Common: Headache, somnolence.
See prescribing information for full details.

No interaction studies have been performed in children with rupatadine oral solution.
Interaction studies have only been performed in adults and adolescents (over 12 years of age) with rupatadine 10 mg tablets.
Effects of other drugs on rupatadine:
Co-administration with potent CYP3A4 inhibitors: Co-administration with potent CYP3A4 inhibitors (e.g. itraconazole, ketoconazole, voriconazole, posaconazole, HIV protease inhibitors, clarithromycin, nefazodone) should be avoided and co-medication with moderate CYP3A4 inhibitors (erythromycin, fluconazole, diltiazem) should be used with caution.
The concomitant administration of rupatadine 20 mg and ketoconazole or erythromycin increases the systemic exposure to rupatadine 10 times and 2-3 times respectively. These modifications were not associated with an effect on the QT interval or with an increase of the adverse reactions in comparison with the drugs when administered separately.

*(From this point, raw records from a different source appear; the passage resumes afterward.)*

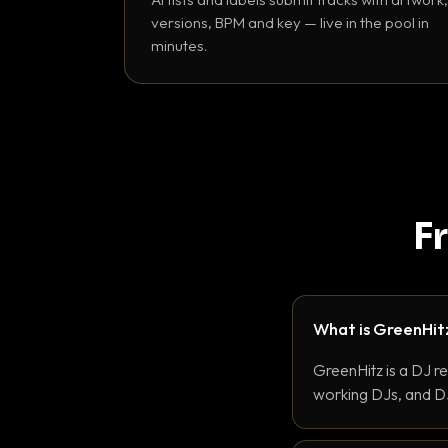
versions, BPM and key — live in the pool in
minutes.
F
What is GreenHit
GreenHitz is a DJ r
working DJs, and DJ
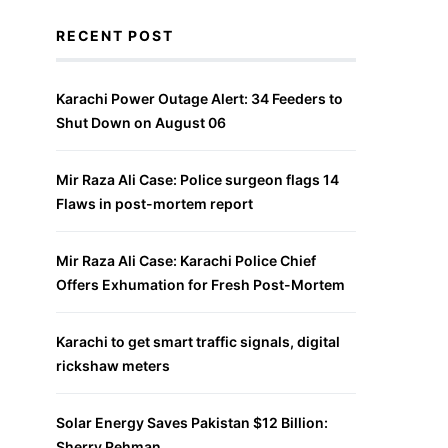
RECENT POST
Karachi Power Outage Alert: 34 Feeders to
Shut Down on August 06
Mir Raza Ali Case: Police surgeon flags 14
Flaws in post-mortem report
Mir Raza Ali Case: Karachi Police Chief
Offers Exhumation for Fresh Post-Mortem
Karachi to get smart traffic signals, digital
rickshaw meters
Solar Energy Saves Pakistan $12 Billion:
Sherry Rehman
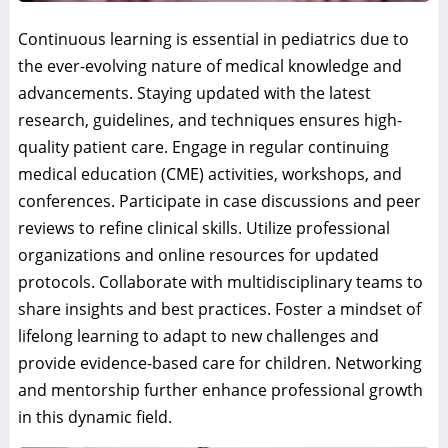
Continuous learning is essential in pediatrics due to
the ever-evolving nature of medical knowledge and
advancements. Staying updated with the latest
research, guidelines, and techniques ensures high-
quality patient care. Engage in regular continuing
medical education (CME) activities, workshops, and
conferences. Participate in case discussions and peer
reviews to refine clinical skills. Utilize professional
organizations and online resources for updated
protocols. Collaborate with multidisciplinary teams to
share insights and best practices. Foster a mindset of
lifelong learning to adapt to new challenges and
provide evidence-based care for children. Networking
and mentorship further enhance professional growth
in this dynamic field.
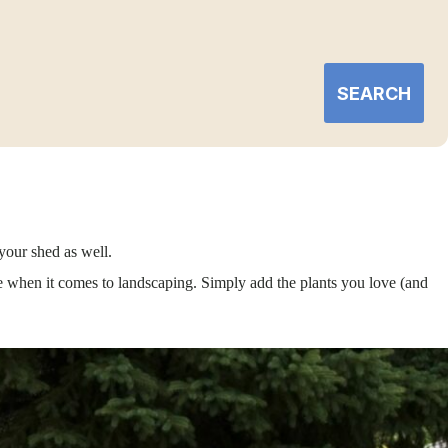
SEARCH
your shed as well.
e when it comes to landscaping. Simply add the plants you love (and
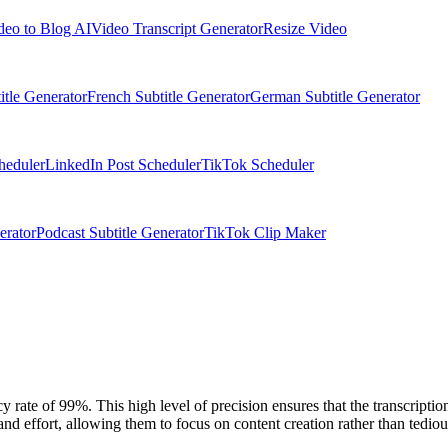
deo to Blog AI
Video Transcript Generator
Resize Video
itle Generator
French Subtitle Generator
German Subtitle Generator
heduler
LinkedIn Post Scheduler
TikTok Scheduler
erator
Podcast Subtitle Generator
TikTok Clip Maker
y rate of 99%. This high level of precision ensures that the transcriptio
nd effort, allowing them to focus on content creation rather than tedious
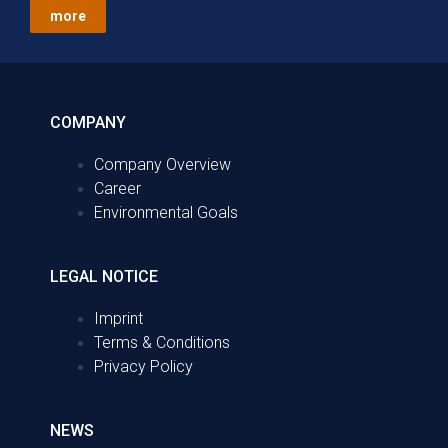
more
COMPANY
Company Overview
Career
Environmental Goals
LEGAL NOTICE
Imprint
Terms & Conditions
Privacy Policy
NEWS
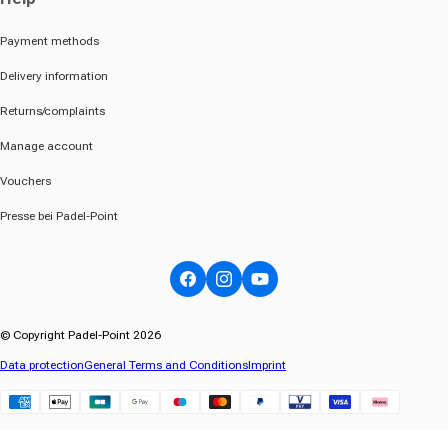
Payment methods
Delivery information
Returns/complaints
Manage account
Vouchers
Presse bei Padel-Point
Facebook
Instagram
YouTube
© Copyright Padel-Point 2026
Data protection
General Terms and Conditions
Imprint
Klarna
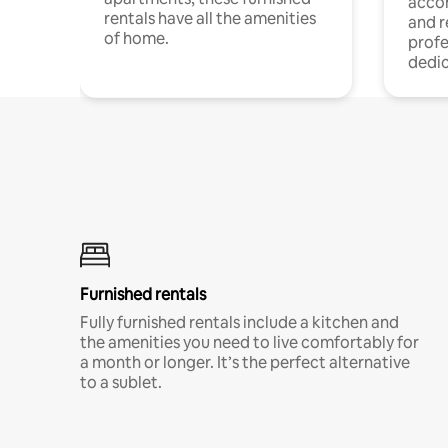
acco
rentals have all the amenities
and 
of home.
profe
dedic
Furnished rentals
Fully furnished rentals include a kitchen and
the amenities you need to live comfortably for
a month or longer. It’s the perfect alternative
to a sublet.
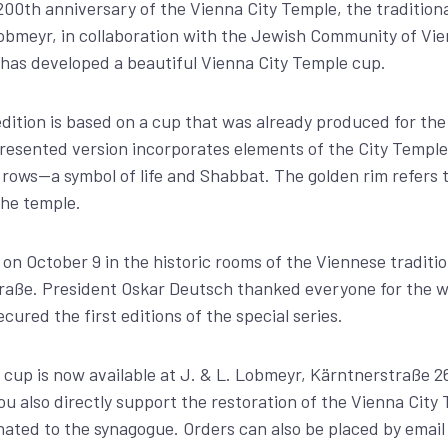
200th anniversary of the Vienna City Temple, the tradition
bmeyr, in collaboration with the Jewish Community of Vien
has developed a beautiful Vienna City Temple cup.
ition is based on a cup that was already produced for the 
resented version incorporates elements of the City Temple
rows—a symbol of life and Shabbat. The golden rim refers 
the temple.
n October 9 in the historic rooms of the Viennese traditio
aße. President Oskar Deutsch thanked everyone for the wo
ured the first editions of the special series.
cup is now available at J. & L. Lobmeyr, Kärntnerstraße 26
ou also directly support the restoration of the Vienna City
nated to the synagogue. Orders can also be placed by email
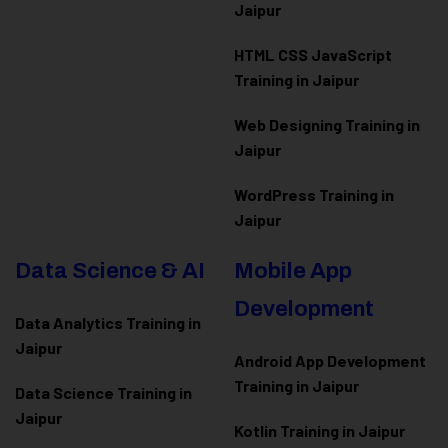
Jaipur
HTML CSS JavaScript
Training in Jaipur
Web Designing Training in
Jaipur
WordPress Training in
Jaipur
Data Science & AI
Mobile App
Development
Data Analytics Training in
Jaipur
Android App Development
Training in Jaipur
Data Scienc
e Training in
Jaipur
Kotlin Training in Jaipur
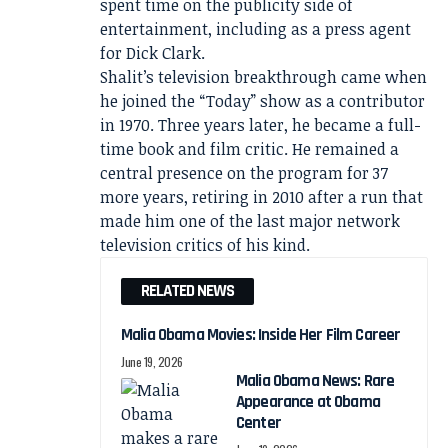
spent time on the publicity side of
entertainment, including as a press agent
for Dick Clark.
Shalit’s television breakthrough came when
he joined the “Today” show as a contributor
in 1970. Three years later, he became a full-
time book and film critic. He remained a
central presence on the program for 37
more years, retiring in 2010 after a run that
made him one of the last major network
television critics of his kind.
RELATED NEWS
Malia Obama Movies: Inside Her Film Career
June 19, 2026
Malia Obama News: Rare
Appearance at Obama
Center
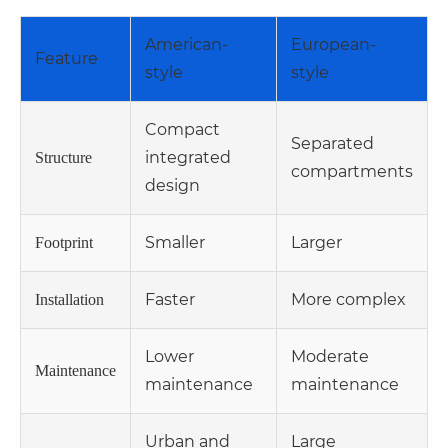
American-
European-
Feature
style
style
Compact
Separated
integrated
Structure
compartments
design
Smaller
Larger
Footprint
Faster
More complex
Installation
Lower
Moderate
Maintenance
maintenance
maintenance
Urban and
Large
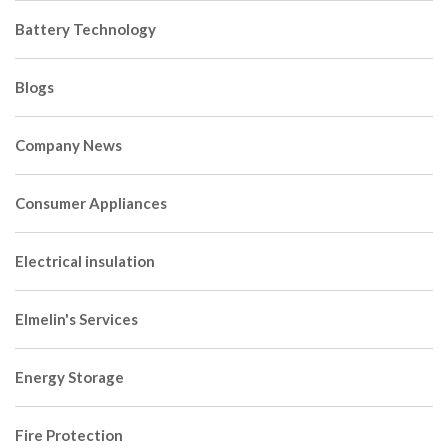
Battery Technology
Blogs
Company News
Consumer Appliances
Electrical insulation
Elmelin's Services
Energy Storage
Fire Protection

Interaction with grapefruit: The concomitant administration of grapefruit juice increased 3.5 times the systemic exposure of rupatadine 10 mg tablet. This occurs because grapefruit has one or more compounds that inhibit the CYP3A4 and can increase the plasmatic concentrations of drugs metabolised through this CYP3A4, like rupatadine. In addition, it has been suggested that the grapefruit can affect intestinal drug transport systems as the glycoprotein-P. Grapefruit juice should not be taken simultaneously.
Effects of rupatadine on other drugs:
Caution should be taken when rupatadine is co-administered with other metabolised drugs with narrow therapeutic windows since knowledge of the effect of rupatadine on other drugs is limited.

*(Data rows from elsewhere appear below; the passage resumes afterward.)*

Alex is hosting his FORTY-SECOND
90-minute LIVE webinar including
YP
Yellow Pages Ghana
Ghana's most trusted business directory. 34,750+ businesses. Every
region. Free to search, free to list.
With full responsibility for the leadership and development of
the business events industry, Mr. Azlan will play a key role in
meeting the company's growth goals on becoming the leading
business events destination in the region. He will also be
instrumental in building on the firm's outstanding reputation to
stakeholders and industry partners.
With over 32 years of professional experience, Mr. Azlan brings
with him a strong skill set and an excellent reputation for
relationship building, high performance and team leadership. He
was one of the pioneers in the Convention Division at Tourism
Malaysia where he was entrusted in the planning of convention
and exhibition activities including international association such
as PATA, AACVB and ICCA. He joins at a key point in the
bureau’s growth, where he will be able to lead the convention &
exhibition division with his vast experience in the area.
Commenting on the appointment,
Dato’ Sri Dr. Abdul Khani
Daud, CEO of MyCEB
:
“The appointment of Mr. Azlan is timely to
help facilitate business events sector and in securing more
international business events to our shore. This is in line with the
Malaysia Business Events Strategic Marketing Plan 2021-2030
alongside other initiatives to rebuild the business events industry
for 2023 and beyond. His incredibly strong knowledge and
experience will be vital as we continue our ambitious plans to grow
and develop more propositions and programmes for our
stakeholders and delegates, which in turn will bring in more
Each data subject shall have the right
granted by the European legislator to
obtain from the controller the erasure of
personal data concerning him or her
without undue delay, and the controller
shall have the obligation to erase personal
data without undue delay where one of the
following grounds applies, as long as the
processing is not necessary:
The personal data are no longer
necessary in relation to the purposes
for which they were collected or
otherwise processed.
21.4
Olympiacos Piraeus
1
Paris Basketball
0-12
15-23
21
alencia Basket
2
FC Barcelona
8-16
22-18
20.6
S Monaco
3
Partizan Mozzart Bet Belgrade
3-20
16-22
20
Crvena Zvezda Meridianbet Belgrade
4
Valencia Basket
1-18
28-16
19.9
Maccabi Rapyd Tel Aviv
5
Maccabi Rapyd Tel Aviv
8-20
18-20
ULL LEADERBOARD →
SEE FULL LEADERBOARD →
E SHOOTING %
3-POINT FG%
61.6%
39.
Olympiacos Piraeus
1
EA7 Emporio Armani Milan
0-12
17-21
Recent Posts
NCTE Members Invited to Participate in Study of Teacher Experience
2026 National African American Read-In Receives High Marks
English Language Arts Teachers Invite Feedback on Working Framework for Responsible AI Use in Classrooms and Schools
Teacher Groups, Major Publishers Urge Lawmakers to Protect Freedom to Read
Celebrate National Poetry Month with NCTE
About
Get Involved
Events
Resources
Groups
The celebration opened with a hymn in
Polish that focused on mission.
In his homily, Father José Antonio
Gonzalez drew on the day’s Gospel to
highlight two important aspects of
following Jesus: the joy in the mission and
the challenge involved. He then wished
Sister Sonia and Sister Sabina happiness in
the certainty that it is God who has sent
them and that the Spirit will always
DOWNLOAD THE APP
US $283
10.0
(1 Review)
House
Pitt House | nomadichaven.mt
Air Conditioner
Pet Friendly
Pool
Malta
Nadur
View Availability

Interaction with alcohol: After administration of alcohol, a dose of rupatadine 10 mg tablet produced marginal effects in some psychomotor performance tests although they were not significantly different from those induced by intake of alcohol only. A dose of 20 mg increased the impairment caused by the intake of alcohol.
Interaction with CNS depressants: As with other antihistamines, interactions with CNS depressants cannot be excluded.

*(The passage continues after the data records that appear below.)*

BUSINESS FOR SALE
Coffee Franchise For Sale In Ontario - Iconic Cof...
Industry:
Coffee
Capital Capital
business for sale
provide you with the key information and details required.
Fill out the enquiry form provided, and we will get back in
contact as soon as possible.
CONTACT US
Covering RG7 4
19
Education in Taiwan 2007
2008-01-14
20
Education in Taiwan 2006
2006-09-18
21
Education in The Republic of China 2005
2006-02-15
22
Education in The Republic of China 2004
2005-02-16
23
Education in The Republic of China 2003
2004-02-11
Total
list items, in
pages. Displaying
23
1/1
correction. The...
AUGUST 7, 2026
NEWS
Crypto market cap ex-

Interaction with statins: Asymptomatic CPK increases have been uncommonly reported in rupatadine clinical trials. The risk of interactions with statins, some of which are also metabolised by the cytochrome P450 CYP3A4 isozyme, is unknown. For these reasons, rupatadine should be used with caution when it is co-administered with statins.
Interaction with midazolam: After the administration of 10 mg rupatadine in combination with 7.5 mg midazolam, an increase of exposure (Cmax and AUC) of midazolam was mildly higher observed. For this reason, rupatadine acts as a mild inhibitor of CYP3A4.

Pregnancy:
Data on a limited number (2) of exposed pregnancies indicate no adverse effects of rupatadine on pregnancy or on the health of the foetus/newborn child. To date, no other relevant epidemiological data are available. Animal studies do not indicate direct or indirect harmful effects with respect to pregnancy, embryonal/foetal development, parturition or postnatal development. As a precautionary measure, it is preferable to avoid the use of rupatadine during pregnancy.
Breastfeeding:
Rupatadine is excreted in animal milk. It is unknown whether rupatadine is excreted into breast milk. A decision must be made whether to discontinue breastfeeding or to discontinue/abstain from rupatadine therapy taking into account the benefit of breastfeeding for the child and the benefit of therapy for the woman.
Fertility:
There are no clinical data on fertility. Studies in animals have shown a significant reduction of fertility at exposure levels higher than those observed in humans at the maximum therapeutic dose.

No case of overdose has been reported in adults and children. In a clinical safety study in adults rupatadine at daily dose of 100 mg during 6 days was well tolerated. The most common adverse reaction was somnolence. If accidental ingestion of very high doses occurs symptomatic treatment together with the required supportive measures should be given.